PINEVILLE, Ky. (CBS) — As valedictorian of his high school class, Ben Bowling thought a lot about what he would say in his speech at graduation.
CBS News reports the high school senior from Bell County, Kentucky, stepped up to the podium and offered some words of wisdom for his classmates and their families.
“This is the part of my speech where I share some inspirational quotes I found on Google,” Bowling said. “‘Don’t just get involved. Fight for your seat at the table. Better yet, fight for a seat at the head of the table.’ – Donald J. Trump.”
The crowd erupted with applause. Then Bowling interrupted their cheers.
“Just kidding,” Bowling said. “That was Barack Obama.”
The 18-year-old said after he revealed it was not Mr. Trump who said the quote, but actually Mr. Obama, the crowd quickly went silent.
Bowling, who graduated on Saturday morning, said he “didn’t mean anything bad by it” and thought the moment was lighthearted and funny, the Louisville Courier Journal reports. “I just thought it was a really good quote,” Bowling said.
This valedictorian read a Trump quote during his graduation speech and the crowd erupted with applause. Then he interrupted their cheers.
“I’m kidding. That was Barack Obama.” https://t.co/E0Q5VNNf94 pic.twitter.com/ASsxAcGOWF
— CBS News (@CBSNews) June 4, 2018
The valedictorian knew that “most people wouldn’t like it if I used it, so thought I’d use Donald Trump’s name. It is southeastern Kentucky after all.”
Kentucky’s Bell County, which is located near the Tennessee border, overwhelmingly supported Mr.

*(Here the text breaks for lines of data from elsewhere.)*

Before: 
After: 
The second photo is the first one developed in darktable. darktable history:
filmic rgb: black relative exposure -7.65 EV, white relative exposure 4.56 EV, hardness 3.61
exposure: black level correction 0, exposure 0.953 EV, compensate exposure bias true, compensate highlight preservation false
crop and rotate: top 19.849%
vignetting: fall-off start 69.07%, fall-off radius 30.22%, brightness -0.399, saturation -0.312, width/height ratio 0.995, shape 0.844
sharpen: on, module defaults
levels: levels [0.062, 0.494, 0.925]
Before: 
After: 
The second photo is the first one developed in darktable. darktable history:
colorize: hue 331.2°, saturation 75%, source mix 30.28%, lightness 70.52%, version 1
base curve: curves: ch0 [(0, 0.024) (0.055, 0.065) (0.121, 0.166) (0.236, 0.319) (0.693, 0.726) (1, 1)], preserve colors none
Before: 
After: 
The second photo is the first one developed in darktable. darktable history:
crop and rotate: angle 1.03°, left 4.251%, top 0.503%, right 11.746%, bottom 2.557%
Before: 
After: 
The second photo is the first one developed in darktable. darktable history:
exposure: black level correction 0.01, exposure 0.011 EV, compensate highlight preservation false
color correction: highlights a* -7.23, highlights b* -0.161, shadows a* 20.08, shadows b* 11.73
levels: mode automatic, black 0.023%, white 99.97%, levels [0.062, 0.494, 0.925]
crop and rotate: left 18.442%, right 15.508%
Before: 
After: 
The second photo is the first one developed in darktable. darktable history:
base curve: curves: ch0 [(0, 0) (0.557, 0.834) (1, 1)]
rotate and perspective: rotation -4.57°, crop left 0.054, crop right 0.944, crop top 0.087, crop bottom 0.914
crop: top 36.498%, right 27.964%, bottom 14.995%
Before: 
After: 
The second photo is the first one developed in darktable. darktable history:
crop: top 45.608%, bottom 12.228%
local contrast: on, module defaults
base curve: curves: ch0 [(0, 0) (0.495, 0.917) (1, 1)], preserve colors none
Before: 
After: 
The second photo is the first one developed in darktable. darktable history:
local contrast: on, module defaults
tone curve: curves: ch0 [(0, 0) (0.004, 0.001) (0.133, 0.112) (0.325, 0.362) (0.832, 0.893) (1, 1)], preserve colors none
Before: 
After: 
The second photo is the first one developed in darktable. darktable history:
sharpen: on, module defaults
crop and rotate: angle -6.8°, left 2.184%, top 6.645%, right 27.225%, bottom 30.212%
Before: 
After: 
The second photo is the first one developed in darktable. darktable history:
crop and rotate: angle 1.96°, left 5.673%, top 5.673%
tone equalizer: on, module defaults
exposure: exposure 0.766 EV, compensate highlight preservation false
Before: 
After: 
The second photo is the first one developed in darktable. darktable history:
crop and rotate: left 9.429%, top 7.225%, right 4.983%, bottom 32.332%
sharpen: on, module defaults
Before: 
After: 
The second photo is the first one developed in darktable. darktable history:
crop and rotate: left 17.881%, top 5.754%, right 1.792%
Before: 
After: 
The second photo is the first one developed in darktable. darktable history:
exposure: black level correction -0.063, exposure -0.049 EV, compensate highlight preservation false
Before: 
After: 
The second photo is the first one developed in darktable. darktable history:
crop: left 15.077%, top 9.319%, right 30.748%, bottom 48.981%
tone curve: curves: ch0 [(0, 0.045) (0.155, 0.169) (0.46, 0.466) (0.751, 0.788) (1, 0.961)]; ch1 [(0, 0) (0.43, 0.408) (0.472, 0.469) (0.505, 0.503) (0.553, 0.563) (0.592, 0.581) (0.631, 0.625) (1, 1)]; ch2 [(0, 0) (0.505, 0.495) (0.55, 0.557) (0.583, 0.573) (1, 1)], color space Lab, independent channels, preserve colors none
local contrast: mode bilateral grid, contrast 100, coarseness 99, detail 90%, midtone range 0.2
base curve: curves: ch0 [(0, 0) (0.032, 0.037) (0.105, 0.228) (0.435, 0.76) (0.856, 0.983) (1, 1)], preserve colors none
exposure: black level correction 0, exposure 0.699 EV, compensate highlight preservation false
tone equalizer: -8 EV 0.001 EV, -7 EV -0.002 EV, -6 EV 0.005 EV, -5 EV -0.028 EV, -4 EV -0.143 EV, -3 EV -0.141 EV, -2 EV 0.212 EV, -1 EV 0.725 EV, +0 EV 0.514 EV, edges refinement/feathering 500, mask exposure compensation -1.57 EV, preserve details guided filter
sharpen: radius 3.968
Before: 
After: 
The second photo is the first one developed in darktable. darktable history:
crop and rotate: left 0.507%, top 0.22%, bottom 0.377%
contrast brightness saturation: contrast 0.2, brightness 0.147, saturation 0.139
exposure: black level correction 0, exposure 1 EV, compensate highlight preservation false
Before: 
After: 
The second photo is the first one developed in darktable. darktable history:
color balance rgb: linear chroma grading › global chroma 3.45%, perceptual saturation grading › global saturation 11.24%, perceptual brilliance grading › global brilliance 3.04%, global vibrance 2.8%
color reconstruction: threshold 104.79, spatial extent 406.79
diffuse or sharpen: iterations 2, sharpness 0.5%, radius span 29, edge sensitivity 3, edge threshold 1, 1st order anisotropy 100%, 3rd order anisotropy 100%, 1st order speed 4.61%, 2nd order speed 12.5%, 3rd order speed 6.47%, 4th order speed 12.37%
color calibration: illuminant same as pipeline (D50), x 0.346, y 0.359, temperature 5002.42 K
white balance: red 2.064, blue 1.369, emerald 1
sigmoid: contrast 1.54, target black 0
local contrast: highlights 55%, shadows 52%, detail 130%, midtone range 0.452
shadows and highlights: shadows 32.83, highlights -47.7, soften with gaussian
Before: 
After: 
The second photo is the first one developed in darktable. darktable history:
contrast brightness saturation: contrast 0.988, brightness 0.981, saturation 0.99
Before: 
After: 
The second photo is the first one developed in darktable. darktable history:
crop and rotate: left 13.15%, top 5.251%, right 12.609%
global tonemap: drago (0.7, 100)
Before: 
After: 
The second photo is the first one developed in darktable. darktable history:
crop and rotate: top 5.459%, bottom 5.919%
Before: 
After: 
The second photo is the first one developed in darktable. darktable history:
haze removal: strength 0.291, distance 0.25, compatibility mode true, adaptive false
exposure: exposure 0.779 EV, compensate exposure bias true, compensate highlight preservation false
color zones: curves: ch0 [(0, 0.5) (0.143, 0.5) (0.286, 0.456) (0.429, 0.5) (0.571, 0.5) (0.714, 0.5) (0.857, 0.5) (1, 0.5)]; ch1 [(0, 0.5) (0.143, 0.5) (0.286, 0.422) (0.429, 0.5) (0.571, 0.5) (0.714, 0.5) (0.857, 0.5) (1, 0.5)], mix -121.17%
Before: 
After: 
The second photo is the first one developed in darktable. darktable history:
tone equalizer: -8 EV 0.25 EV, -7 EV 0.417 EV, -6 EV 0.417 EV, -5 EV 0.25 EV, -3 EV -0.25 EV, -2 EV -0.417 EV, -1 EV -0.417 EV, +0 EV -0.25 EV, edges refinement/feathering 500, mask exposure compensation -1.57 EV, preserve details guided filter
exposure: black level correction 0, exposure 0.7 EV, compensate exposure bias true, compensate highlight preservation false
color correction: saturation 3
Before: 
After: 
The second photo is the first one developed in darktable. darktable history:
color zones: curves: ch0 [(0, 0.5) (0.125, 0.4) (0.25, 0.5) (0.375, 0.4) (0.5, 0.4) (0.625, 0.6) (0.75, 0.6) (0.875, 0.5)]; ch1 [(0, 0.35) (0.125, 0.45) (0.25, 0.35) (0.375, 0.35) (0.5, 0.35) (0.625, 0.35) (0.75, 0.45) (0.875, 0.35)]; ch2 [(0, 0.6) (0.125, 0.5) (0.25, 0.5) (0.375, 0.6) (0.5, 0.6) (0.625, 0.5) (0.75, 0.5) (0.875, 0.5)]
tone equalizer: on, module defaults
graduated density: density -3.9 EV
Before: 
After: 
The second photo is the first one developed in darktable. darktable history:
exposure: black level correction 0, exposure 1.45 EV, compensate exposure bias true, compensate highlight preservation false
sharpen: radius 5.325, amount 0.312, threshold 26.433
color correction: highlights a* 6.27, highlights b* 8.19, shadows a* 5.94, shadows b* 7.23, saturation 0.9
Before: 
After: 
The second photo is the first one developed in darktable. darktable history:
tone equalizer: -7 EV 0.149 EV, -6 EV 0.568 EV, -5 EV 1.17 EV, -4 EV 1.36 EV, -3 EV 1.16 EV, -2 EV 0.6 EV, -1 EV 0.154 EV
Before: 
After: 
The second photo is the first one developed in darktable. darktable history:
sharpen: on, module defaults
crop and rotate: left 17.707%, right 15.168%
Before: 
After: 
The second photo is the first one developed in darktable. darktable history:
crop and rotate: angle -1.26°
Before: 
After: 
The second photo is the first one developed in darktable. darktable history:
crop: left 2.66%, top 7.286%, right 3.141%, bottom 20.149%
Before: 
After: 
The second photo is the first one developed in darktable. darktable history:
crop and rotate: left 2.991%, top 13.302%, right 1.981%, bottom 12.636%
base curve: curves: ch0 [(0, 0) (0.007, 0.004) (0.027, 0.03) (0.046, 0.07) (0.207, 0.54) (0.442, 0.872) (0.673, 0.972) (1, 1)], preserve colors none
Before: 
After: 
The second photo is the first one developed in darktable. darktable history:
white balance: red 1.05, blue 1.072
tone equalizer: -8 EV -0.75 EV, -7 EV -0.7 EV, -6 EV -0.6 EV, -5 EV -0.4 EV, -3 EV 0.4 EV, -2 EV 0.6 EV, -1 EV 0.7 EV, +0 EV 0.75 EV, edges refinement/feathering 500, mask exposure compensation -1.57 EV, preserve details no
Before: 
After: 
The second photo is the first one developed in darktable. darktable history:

Trump in the 2016 presidential election, with nearly 80 percent of ballots cast for the Republican, the Courier Journal reports.
Although part of the crowd was shocked that the “Trump quote” they just cheered for was actually said by Mr. Obama, some people thought it was funny.
“Y’all, no lie – the valedictorian just quoted Trump and everyone cheered … then he told us that it was actually an Obama quote. Best part of the day. I’m rolling,” tweeted Alisha Russell, who was in attendance, the Courier Journal reports.
Bowling’s advice to any valedictorian who is going to give a graduation speech: be courageous.
“Try not to be too nervous about it,” he told the paper. “For the most part, if you’ve been successful up to this point, there’s nothing to worry [about].”
And Bowling has been successful. The Courier Journal he earned a 4.216 grade point average and will be attending the University of Kentucky, where he hopes to study biology and pursue a medical degree.